ExITox – Explain Inhalation Toxicity

Development of an integrated testing strategy for the prediction of toxicity after repeated-dose inhalation exposure: a proof of concept.

A collaborative project funded by the German Federal Ministry of Education and Research (BMBF) in the funding program "e:ToP – Innovative Toxikologie zur Reduzierung von Tierversuchen"

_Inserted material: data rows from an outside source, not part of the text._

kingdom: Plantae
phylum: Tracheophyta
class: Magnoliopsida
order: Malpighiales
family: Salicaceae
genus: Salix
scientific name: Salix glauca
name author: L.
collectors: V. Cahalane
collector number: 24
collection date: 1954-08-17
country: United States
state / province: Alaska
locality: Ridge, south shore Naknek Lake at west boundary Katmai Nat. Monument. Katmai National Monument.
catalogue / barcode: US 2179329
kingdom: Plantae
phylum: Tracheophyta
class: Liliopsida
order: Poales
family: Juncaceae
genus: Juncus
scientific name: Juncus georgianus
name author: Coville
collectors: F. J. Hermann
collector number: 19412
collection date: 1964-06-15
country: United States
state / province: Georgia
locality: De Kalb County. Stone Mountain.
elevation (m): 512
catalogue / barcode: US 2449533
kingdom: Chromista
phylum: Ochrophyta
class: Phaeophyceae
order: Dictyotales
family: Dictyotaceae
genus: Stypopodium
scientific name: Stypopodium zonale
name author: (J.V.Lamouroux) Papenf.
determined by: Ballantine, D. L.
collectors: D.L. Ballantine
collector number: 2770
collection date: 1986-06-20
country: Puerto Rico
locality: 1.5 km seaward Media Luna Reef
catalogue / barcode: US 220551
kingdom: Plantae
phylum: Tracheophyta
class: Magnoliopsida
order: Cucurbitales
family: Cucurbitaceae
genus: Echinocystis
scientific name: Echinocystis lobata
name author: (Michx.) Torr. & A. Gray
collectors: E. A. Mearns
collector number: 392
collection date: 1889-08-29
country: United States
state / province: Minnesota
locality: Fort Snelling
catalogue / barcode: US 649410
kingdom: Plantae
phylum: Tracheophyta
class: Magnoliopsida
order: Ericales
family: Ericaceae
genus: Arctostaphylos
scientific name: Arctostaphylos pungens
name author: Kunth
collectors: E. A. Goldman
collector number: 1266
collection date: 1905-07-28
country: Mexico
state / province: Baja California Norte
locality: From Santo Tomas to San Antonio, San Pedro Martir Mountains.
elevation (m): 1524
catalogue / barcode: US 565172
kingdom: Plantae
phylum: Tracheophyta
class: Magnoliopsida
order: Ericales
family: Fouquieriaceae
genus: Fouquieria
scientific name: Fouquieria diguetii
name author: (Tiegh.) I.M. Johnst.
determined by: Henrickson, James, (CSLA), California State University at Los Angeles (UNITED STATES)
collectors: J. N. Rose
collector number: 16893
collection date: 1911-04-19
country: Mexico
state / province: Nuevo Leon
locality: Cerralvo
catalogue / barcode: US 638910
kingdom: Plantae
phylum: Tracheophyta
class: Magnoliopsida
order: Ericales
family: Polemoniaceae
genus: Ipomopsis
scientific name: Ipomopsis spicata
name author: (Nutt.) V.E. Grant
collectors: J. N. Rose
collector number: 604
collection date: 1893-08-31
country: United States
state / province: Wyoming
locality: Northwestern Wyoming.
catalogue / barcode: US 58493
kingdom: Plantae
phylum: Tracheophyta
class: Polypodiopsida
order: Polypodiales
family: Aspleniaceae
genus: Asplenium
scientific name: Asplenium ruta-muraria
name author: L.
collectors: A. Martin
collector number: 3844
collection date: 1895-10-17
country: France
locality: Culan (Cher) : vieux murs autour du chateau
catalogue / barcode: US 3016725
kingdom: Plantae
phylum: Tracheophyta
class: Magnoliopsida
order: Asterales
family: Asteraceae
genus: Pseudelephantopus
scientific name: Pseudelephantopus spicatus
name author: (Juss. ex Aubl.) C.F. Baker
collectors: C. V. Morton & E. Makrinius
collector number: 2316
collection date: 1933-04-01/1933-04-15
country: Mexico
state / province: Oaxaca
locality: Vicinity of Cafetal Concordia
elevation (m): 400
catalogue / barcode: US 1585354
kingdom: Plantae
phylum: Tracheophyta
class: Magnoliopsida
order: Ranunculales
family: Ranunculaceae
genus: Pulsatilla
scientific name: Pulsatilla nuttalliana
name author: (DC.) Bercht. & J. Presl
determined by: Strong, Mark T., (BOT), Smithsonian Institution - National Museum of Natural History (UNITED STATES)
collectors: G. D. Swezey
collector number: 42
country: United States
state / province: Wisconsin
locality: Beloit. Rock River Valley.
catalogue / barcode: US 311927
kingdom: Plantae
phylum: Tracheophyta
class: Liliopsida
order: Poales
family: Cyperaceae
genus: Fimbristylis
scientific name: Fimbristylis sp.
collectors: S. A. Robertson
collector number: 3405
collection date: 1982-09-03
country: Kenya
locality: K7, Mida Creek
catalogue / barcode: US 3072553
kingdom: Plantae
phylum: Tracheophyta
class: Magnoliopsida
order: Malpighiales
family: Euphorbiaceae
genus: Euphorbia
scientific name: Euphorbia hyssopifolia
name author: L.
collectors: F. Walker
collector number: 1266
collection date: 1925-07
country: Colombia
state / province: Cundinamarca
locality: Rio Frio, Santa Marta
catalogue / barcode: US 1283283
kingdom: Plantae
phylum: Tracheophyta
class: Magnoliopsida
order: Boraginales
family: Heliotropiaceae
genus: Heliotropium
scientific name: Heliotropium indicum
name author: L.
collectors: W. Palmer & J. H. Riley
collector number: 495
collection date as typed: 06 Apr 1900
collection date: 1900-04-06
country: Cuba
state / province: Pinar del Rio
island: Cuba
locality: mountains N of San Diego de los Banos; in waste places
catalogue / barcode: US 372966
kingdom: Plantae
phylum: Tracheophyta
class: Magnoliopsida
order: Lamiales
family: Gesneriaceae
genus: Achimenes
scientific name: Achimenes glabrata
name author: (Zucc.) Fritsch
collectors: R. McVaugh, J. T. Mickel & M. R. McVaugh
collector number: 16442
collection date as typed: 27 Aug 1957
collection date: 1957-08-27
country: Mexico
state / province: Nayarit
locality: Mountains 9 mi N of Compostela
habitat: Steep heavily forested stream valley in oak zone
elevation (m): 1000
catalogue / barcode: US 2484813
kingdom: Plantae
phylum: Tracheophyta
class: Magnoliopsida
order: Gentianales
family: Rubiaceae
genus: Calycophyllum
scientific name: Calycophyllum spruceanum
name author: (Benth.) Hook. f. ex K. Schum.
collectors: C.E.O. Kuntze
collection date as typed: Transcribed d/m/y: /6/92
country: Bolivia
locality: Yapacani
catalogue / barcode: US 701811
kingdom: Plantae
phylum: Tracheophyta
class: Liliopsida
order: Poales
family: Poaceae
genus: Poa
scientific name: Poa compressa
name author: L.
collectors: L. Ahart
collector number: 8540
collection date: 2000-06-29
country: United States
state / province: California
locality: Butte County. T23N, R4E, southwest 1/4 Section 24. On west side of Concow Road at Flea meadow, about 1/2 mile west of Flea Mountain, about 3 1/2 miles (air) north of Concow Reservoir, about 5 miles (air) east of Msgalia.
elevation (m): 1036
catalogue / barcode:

Coordinator: The project is being coordinated by Dr. Sylvia Escher, Fraunhofer Institute for Toxicology and Experimental Medicine ITEM. The 6 participants of the consortium are from Hannover, Freiburg, Göttingen, and Wolfenbüttel.

Contract period: November 1st, 2013 - October 31st, 2015

Grant no.: 031 A269 D

Summary: This project aims at developing an integrated testing strategy (ITS) for human health risk assessment of repeated-dose toxicity after inhalation exposure for the replacement of de-novo animal testing. In the pilot phase, chemicals with different modes of action will be selected and tested with human precision-cut lung slices (PCLS) and human pulmonary cell cultures in order to identify route-specific biomarkers. Genome-wide transcriptome analyses will be conducted in these models and evaluated using bioinformatics methods. These results will be complemented with data mining results and QSAR predictions. Furthermore, structurally related chemicals will be tested in addition to investigate the possibility of the test system to support read across. The outcome of this pilot project will be a proposal for an integrated testing strategy for respiratory toxicity. Further validation, e.g. testing of a broader spectrum of chemicals, is foreseen in a follow-up project. The proposed ITS, the developed methodologies on data sharing and data integration are not limited to the evaluation of transcriptome data, but allow proteome and metabolome data to be integrated in a follow-up project.

The Fraunhofer ITEM will contribute in-vivo data from the RepDose database and try to identify relevant target and source compounds for the read-across activity. Genome-wide transcriptome analyses and further mechanistic as well as functional data will be evaluated by using an ex-vivo model, human precision-cut lung slices, and relevant human pulmonary cell lines as an in-vitro model.